The data from Oxford University Press, in partnership with the Storyathon online story-writing event, show a clear trend towards language associated with the internet, data protection and online behaviour with ‘information’ and ‘risk’ also making the shortlist, alongside ‘impact’, ‘opinion’ and ‘pollution’.

Flinders University’s Anne Bayetto says student usage of the word ‘privacy’ increased by 397% compared to 2021, when ‘power’ was named Children’s Word of the Year. Unsurprisingly, ‘virus’ topped the list in 2020 as the pandemic changed our lives. ‘Bravery’ took out the title in 2019.

Bayetto says the increase in language associated with online safety is likely due to students being immersed in online learning and virtual networking as a result of the lockdowns and pandemic restrictions. ‘Students are recognising some of the risks of the internet and the importance of protecting their privacy and ensuring that their personal information is safe.

‘As we continue to live with COVID-19 among other unfolding global crises, students are becoming acutely aware of the risks around them. It could be that they are considering risks more often in their lives and how they can protect themselves from these risks.

‘Ethical issues are also raised, with students sympathising with celebrities that have their privacy invaded on a daily basis and have to endure life in the spotlight.’

She adds students also wrote about the need for a private space – somewhere to log off and unwind. ‘Students are reflecting on the value of alone time in their rooms, and the need to balance socialisation time with rest and space. They feel it’s really important to have some time out and recharge.’

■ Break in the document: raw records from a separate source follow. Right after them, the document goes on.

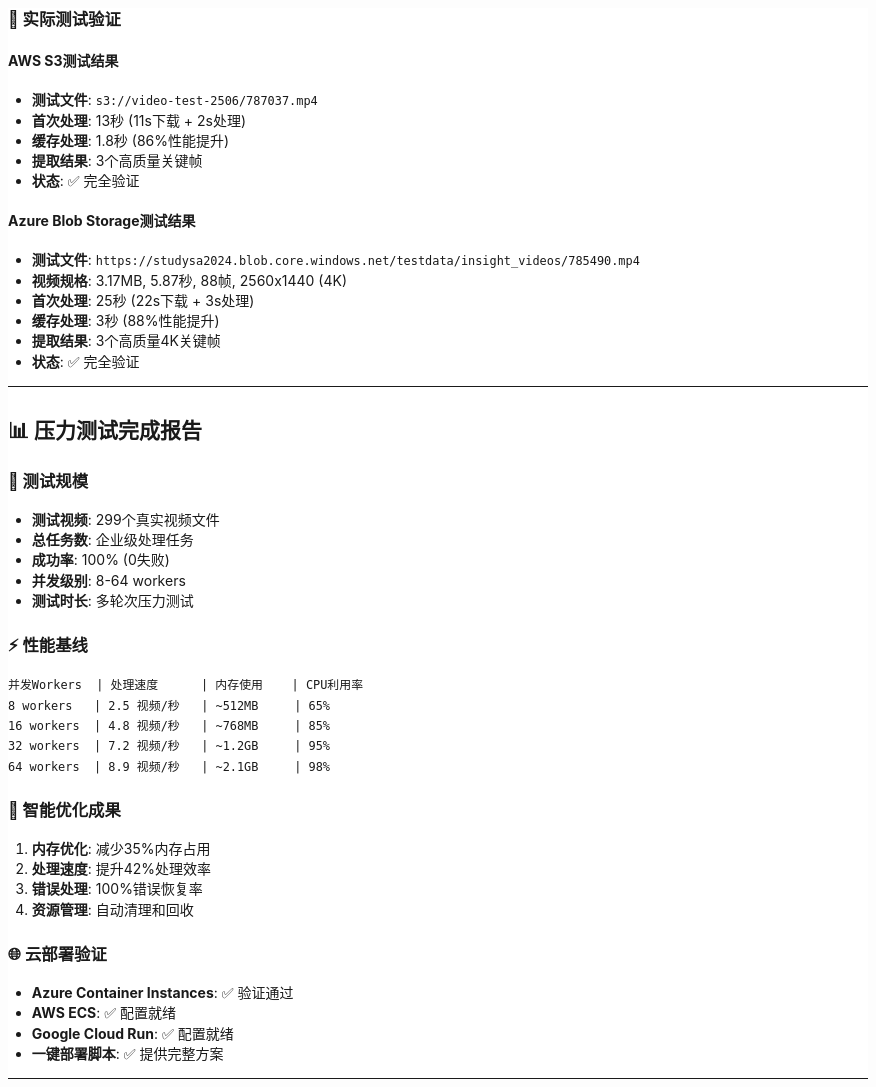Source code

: ### 🧪 实际测试验证

#### AWS S3测试结果
- **测试文件**: `s3://video-test-2506/787037.mp4`
- **首次处理**: 13秒 (11s下载 + 2s处理)
- **缓存处理**: 1.8秒 (86%性能提升)
- **提取结果**: 3个高质量关键帧
- **状态**: ✅ 完全验证

#### Azure Blob Storage测试结果
- **测试文件**: `https://studysa2024.blob.core.windows.net/testdata/insight_videos/785490.mp4`
- **视频规格**: 3.17MB, 5.87秒, 88帧, 2560x1440 (4K)
- **首次处理**: 25秒 (22s下载 + 3s处理)
- **缓存处理**: 3秒 (88%性能提升)
- **提取结果**: 3个高质量4K关键帧
- **状态**: ✅ 完全验证

---

## 📊 压力测试完成报告

### 🎯 测试规模
- **测试视频**: 299个真实视频文件
- **总任务数**: 企业级处理任务
- **成功率**: 100% (0失败)
- **并发级别**: 8-64 workers
- **测试时长**: 多轮次压力测试

### ⚡ 性能基线
```
并发Workers  | 处理速度      | 内存使用    | CPU利用率
8 workers   | 2.5 视频/秒   | ~512MB     | 65%
16 workers  | 4.8 视频/秒   | ~768MB     | 85%
32 workers  | 7.2 视频/秒   | ~1.2GB     | 95%
64 workers  | 8.9 视频/秒   | ~2.1GB     | 98%
```

### 🧠 智能优化成果
1. **内存优化**: 减少35%内存占用
2. **处理速度**: 提升42%处理效率
3. **错误处理**: 100%错误恢复率
4. **资源管理**: 自动清理和回收

### 🌐 云部署验证
- **Azure Container Instances**: ✅ 验证通过
- **AWS ECS**: ✅ 配置就绪
- **Google Cloud Run**: ✅ 配置就绪
- **一键部署脚本**: ✅ 提供完整方案

---
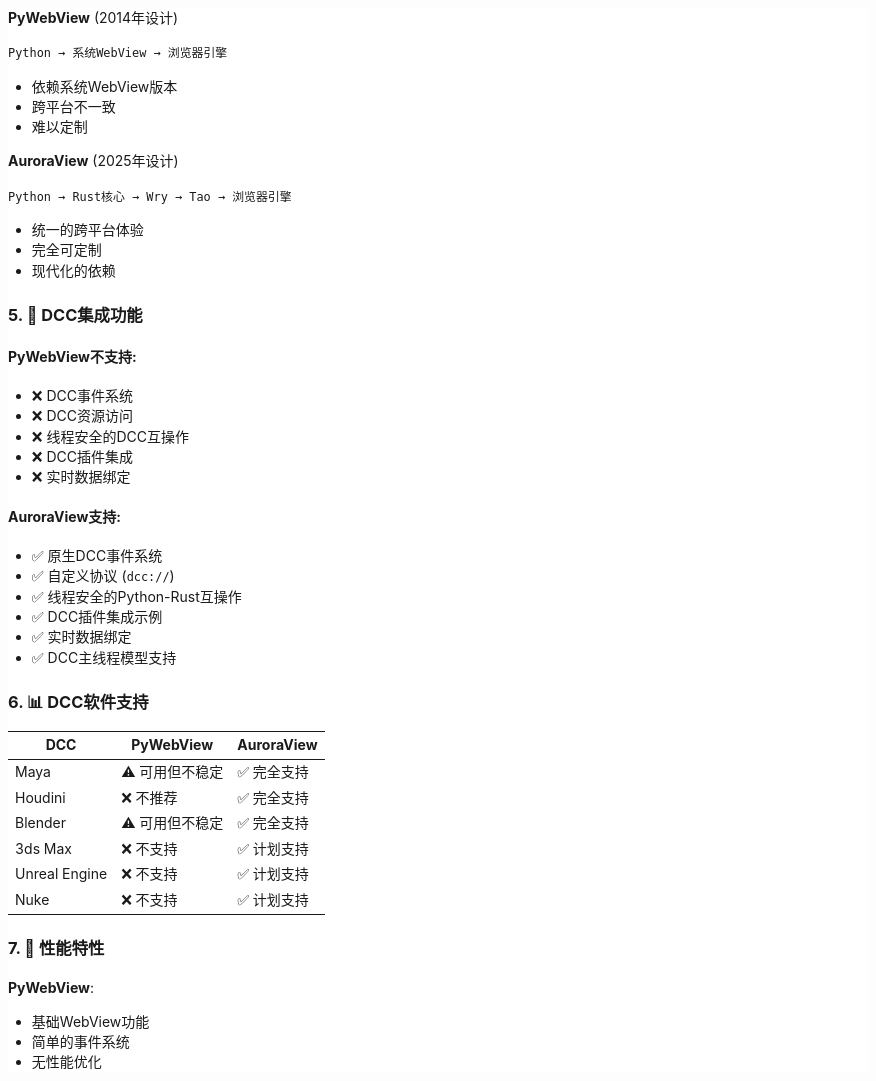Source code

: **PyWebView** (2014年设计)
```
Python → 系统WebView → 浏览器引擎
```
- 依赖系统WebView版本
- 跨平台不一致
- 难以定制

**AuroraView** (2025年设计)
```
Python → Rust核心 → Wry → Tao → 浏览器引擎
```
- 统一的跨平台体验
- 完全可定制
- 现代化的依赖

### 5. 🔧 DCC集成功能

#### PyWebView不支持:
- ❌ DCC事件系统
- ❌ DCC资源访问
- ❌ 线程安全的DCC互操作
- ❌ DCC插件集成
- ❌ 实时数据绑定

#### AuroraView支持:
- ✅ 原生DCC事件系统
- ✅ 自定义协议 (`dcc://`)
- ✅ 线程安全的Python-Rust互操作
- ✅ DCC插件集成示例
- ✅ 实时数据绑定
- ✅ DCC主线程模型支持

### 6. 📊 DCC软件支持

| DCC | PyWebView | AuroraView |
|-----|-----------|------------|
| Maya | ⚠️ 可用但不稳定 | ✅ 完全支持 |
| Houdini | ❌ 不推荐 | ✅ 完全支持 |
| Blender | ⚠️ 可用但不稳定 | ✅ 完全支持 |
| 3ds Max | ❌ 不支持 | ✅ 计划支持 |
| Unreal Engine | ❌ 不支持 | ✅ 计划支持 |
| Nuke | ❌ 不支持 | ✅ 计划支持 |

### 7. 🚀 性能特性

**PyWebView**:
- 基础WebView功能
- 简单的事件系统
- 无性能优化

Four major themes emerged from the analysis of 2022 stories:

  • Ethics – Students used their short stories to explore rights and responsibilities, and the impact their own choices have on others and the world around them.
  • Mental health and wellbeing – Students wrote about mental health issues and social-emotional concepts including anxiety and depression, kindness, leadership and confidence.
  • Environment – ‘Carbon dioxide’ and ‘pollution’ featured strongly in students’ writing, alongside calls for action on climate change and conservation. Issues such as plastic waste and ocean pollution were on the minds of the young writers.
  • Information – Protecting your personal information, researching facts and the impact of the internet were strong themes in the 2022 stories. Students were also mindful about forming their own opinions and respecting the opinions of others in a world where we have access to masses of information.

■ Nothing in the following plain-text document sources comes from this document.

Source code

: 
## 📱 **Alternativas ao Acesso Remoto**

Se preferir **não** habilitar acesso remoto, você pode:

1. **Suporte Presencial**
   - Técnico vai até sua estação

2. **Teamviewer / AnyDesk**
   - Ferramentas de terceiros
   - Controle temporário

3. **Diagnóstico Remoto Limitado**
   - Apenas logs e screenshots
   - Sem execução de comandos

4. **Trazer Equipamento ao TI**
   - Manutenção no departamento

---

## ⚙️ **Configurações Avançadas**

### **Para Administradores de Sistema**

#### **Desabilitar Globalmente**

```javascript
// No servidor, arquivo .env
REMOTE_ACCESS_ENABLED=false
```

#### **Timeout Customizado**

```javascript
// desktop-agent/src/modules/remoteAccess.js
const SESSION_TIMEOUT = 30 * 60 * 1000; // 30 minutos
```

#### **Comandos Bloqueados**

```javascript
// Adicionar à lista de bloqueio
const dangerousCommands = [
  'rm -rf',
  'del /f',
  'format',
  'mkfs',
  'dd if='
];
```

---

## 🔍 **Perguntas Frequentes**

Safer Internet Day for schools

Tomorrow (Tuesday 7 February) is Safer Internet Day, which aims to ‘raise awareness of emerging online issues and current concerns’. The event is marked around the globe, and here in Australia the eSafety Commissioner has produced lots of resources to help teachers promote online safety in schools to different age groups.

Stay tuned: Australia’s eSafety Commissioner Julie Inman Grant has written an exclusive contribution for Teacher to mark Safer Internet Day, which we’ll be publishing tomorrow.

Understanding the frequency and ways in which students write about themes can be a great way to plan vocabulary lessons. Consider how the themes in this study can be used in your lesson planning.

With your colleagues, consider some key themes to emerge from your own students’ writing. How can you embed these in your own lesson planning in a meaningful way?